At Coursera we were more traditional. We used a rubric with different levels. We had 360s, and these were tied to compensation. I think either can work.
What you want to strive for is a culture where people trust each other and feedback isn’t about trying to undermine the other person. The feedback is about trying to improve and make the company better. If that’s the case you don’t need a yearly 360 review because that’s happening on a regular consistent basis. Now, we don’t live in the utopia. So it’s helpful to have that moment where you’re like, okay, I should probably think about the last six months and how I want to structure my feedback to these different people.
Generally, I am terrible at giving and receiving positive feedback. When someone gives me formal positive feedback, my instinct is to think they aren’t telling me all of the truth. I think to counteract this feeling, it’s better to give positive feedback in real time so it comes off as more authentic.
Miscellaneous
Some other interesting questions have been asked, see below!
Q: Did you carry over any specific product rituals from Netflix to Coursera?
A: At Netflix, we were exceptionally data driven. We did thousands of AB tests. I wanted to bring this to Coursera so our decisions were data backed and not just what I felt was right. This was important because it helped individuals and teams to be on board with new features and to get a black and white answer about why we are or are not moving forward with something. This is culture building. You are building a culture that is going after truth. AB testing is a mechanism that can reinforce that.

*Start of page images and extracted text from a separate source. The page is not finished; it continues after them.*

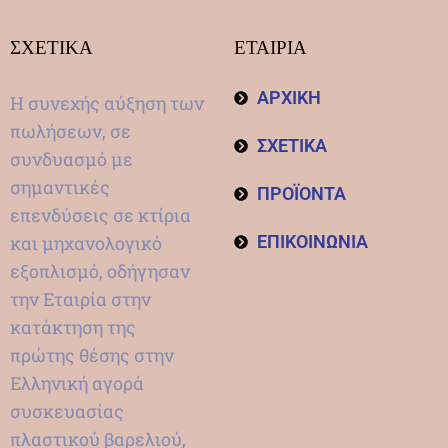
ΣΧΕΤΙΚΑ
ΕΤΑΙΡΙΑ
ΑΡΧΙΚΗ
Η συνεχής αύξηση των
πωλήσεων, σε
ΣΧΕΤΙΚΑ
συνδυασμό με
σημαντικές
ΠΡΟΪΟΝΤΑ
επενδύσεις σε κτίρια
και μηχανολογικό
ΕΠΙΚΟΙΝΩΝΙΑ
εξοπλισμό, οδήγησαν
την Εταιρία στην
κατάκτηση της
πρώτης θέσης στην
Ελληνική αγορά
συσκευασίας
πλαστικού βαρελιού,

At Netflix, we also had a strategy meeting that happened once a week. PMs would bring forward the types of things that they were trying to do and just get feedback. We pulled that into Coursera.
Last, we implemented the OKR process and experimented with that.
Q: Do you have any stories of something that was either a failure or a near catastrophe?
A: One at Netflix- in 2010 we were very convinced that if we didn’t make Netflix a more social, viral product in regards to sharing on Facebook, someone else could come in and take our space by piggybacking off Facebook. We did a lot of experimentation to test this and ultimately found that this was not something our members cared for at all. They did not want to share all of their watch history via Facebook. This is something that seems intuitive now. We eventually rolled all this back. That was something that felt like we should go after for strategic reasons but it ended up being a disaster.
At Coursera, I mapped my Netflix experience to Coursera. At the time we had 500 asynchronous classes. These were pre-recorded so hypothetically could be watched at anytime. However, instructors did not want this. They wanted to be available to students and virtually run the course. But there was no reason they had to do it this way, why wasn’t it on demand? It turns out learning and entertainment are exceptionally different from each other. TV is much more addictive than learning.
When we made Coursera classes on demand so people could follow at their own pace, it removed all the urgency. It went from important and urgent to important but not urgent and thus would move down the priority list. Less people would finish courses.
We then moved to a model where each course had a start date and end date because this mattered for education where it does not for entertainment.
This started as a disaster but we ended up able to save it.